1

Shell functions are just statements and they don't return values. Can anyone share best practice on writing functions that return values in bash?

Let's say I've a function that joins two strings:

JoinStrings() {
    returnValue="$1$2"
}

How do I reuse this function in my code? How do I get returnValue to be returned to caller? Should I just use it as a global after this function call?

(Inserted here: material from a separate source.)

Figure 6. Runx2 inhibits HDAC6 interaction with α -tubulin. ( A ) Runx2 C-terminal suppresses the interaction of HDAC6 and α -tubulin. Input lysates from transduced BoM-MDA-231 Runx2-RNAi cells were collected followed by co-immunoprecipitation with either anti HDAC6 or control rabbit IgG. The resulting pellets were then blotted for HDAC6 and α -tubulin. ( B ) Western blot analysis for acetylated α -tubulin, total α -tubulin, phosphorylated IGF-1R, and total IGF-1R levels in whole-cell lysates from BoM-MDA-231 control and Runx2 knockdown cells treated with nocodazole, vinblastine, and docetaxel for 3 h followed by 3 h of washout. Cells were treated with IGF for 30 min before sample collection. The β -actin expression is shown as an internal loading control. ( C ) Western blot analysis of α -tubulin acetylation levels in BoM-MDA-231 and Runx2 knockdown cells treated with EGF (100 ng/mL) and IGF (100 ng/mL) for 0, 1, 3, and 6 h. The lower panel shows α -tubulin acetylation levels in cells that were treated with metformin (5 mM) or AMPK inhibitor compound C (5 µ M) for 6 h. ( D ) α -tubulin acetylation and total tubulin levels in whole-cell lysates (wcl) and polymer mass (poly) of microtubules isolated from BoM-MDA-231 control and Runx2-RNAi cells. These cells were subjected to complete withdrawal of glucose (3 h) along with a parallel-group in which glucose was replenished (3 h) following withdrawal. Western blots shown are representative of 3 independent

That leads to many errors with global variables everywhere... How to achieve code reuse in the shell?

  • well, if you don't use functions to set variables you dont have those kind of problems. if your function was some validation test on its arguments, and you did: validStrings "$var1" "$var2" && newVar=$var1$var2 you might find it a lot easier to get along. – mikeserv Dec 3 '15 at 3:38
  • 1
    returnValue is a global variable unless you use the keyword local. – pfnuesel Dec 3 '15 at 3:49
3

In Unix and GNU, the standard output of the function can be considered the return value.

Here's an example using shell command expansion $(...):

JoinStrings() {
    echo "$1$2"
}

joined_strings=$(JoinStrings string1 string2)

echo string1 and string2 joined are $(JoinStrings string1 string2)

There is a shell return statement for use in functions, which sets the exit code (status code) of the command. The exit code is a small integer.